I have my swap on a rotating drive just to have some, almost never use it with my 4GB of RAM and never hibernate.

Pjotr123
December 9th, 2012, 11:08 PM
Nevertheless, it's wise to reduce the swappiness when you've got an SSD.... I've set it to 1 at my SSD (default is 60). How-to: https://sites.google.com/site/easylinuxtipsproject/ssd#TOC-Limit-swap-wear-and-tame-the-inode-cache

NightsShadeQueen
December 9th, 2012, 11:31 PM
Yeah, you already have a fast HD, so you need the swap less, and you don't want to excessively write.

Also: http://linux.about.com/library/cmd/blcmdl8_swapon.htm


swapoff -a

cybrsaylr
December 10th, 2012, 12:43 AM
@cybrsaylr
The issue on SSD and swap always seemed to be that excessive writing might wear out a SSD. But with most users who have SSD have also spend the money to have at least 4GB of RAM, usually more and then you almost never use swap anyway.

If you are hibernating that would be about the only time you might use swap. With lots of RAM you have to just about load every app you have. The only other case as I understand it is video editing. With video editing you cannot have enough RAM and swap as it wants to load that all into memory.

I have my swap on a rotating drive just to have some, almost never use it with my 4GB of RAM and never hibernate.

Thanks for the explanation.
I see the hibernation feature has been removed.
Only suspend exists.
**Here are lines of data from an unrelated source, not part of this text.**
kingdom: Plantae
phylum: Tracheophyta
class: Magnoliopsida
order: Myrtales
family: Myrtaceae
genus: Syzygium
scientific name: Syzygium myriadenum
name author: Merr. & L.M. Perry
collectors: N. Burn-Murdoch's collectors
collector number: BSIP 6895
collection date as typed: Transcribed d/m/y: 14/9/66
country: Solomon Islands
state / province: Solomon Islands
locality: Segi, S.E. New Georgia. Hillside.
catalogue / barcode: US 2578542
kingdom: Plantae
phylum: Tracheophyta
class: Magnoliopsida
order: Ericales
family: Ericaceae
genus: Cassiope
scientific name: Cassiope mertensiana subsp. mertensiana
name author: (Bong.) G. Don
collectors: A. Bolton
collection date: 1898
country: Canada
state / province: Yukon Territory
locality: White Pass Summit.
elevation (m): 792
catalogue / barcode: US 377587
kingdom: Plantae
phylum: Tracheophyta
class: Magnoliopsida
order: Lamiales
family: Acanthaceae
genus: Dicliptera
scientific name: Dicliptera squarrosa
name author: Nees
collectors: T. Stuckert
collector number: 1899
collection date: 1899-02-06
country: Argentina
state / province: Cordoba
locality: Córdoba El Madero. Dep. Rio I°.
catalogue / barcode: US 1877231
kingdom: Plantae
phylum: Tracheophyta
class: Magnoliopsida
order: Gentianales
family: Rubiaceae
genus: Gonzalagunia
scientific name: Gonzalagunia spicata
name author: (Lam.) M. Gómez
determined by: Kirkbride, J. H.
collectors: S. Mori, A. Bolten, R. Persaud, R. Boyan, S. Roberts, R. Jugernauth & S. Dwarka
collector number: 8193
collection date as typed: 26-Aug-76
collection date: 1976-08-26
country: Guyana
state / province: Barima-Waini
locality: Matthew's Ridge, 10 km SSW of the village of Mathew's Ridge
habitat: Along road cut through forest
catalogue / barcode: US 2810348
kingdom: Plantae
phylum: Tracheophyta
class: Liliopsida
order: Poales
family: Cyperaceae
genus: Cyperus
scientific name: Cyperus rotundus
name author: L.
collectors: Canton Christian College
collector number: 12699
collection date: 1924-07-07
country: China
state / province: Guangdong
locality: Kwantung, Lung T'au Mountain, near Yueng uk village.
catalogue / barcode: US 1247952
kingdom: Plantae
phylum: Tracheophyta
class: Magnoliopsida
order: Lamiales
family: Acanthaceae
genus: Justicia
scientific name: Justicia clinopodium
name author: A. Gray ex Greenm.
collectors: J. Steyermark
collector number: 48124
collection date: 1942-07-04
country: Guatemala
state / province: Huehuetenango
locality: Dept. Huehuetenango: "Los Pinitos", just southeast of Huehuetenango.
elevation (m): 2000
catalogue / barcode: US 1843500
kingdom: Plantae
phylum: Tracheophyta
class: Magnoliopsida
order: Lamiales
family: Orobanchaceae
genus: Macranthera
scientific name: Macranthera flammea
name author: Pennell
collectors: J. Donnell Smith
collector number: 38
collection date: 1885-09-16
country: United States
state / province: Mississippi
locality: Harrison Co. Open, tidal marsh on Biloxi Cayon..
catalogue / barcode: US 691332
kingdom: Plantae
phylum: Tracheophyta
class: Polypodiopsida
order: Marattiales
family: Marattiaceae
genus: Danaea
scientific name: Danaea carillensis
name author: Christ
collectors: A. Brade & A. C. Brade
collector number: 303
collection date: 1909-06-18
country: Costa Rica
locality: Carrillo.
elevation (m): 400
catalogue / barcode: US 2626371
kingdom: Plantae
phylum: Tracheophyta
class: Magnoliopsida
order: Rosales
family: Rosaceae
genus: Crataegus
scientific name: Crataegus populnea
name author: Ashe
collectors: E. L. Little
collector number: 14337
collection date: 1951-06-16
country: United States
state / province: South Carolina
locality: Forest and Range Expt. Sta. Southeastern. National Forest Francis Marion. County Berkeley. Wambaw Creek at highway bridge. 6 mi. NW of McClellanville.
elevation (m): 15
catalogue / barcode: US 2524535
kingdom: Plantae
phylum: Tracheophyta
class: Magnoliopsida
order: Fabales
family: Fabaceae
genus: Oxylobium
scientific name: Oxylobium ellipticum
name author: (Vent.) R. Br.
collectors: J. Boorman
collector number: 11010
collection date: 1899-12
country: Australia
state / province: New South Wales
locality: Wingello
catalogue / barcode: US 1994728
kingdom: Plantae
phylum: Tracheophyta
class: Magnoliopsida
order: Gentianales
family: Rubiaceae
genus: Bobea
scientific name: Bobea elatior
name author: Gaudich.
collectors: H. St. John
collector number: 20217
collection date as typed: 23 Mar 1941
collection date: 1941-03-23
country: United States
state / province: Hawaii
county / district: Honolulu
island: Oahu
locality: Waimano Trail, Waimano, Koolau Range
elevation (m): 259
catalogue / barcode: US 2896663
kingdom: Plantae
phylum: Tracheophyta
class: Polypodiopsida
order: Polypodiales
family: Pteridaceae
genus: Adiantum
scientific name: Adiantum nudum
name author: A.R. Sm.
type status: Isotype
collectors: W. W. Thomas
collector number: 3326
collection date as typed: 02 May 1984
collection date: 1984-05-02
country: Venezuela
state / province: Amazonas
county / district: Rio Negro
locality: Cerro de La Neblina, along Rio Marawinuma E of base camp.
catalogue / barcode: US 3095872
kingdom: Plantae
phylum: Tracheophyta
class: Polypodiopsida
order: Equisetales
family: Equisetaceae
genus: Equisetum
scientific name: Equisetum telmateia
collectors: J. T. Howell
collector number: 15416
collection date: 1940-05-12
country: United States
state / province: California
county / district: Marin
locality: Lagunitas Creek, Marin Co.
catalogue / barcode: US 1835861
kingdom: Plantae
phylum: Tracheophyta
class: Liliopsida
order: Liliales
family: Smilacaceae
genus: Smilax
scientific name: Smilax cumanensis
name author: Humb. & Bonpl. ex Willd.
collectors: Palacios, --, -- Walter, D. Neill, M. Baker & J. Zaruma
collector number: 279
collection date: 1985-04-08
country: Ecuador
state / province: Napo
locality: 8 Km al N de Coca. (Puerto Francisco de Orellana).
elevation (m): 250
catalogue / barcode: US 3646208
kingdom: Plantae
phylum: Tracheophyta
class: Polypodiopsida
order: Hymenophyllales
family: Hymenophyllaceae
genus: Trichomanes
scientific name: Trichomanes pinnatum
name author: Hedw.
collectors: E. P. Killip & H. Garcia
My PC is set to 'turn screen off after 10 minutes'. Is this considered part of suspend?

Got in the habit of running System Monitor > Resources, to keep an eye on core usage when having problems with certain apps in the past. Noticed some cores would peg at 100% when running some apps, causing PC sluggishness and unresponsiveness in my i7. It was in these few cases in the past I saw some use of swap. Since I have 8 gigs of ram, swap only seems to be used when something bad, unusual or strange is going on.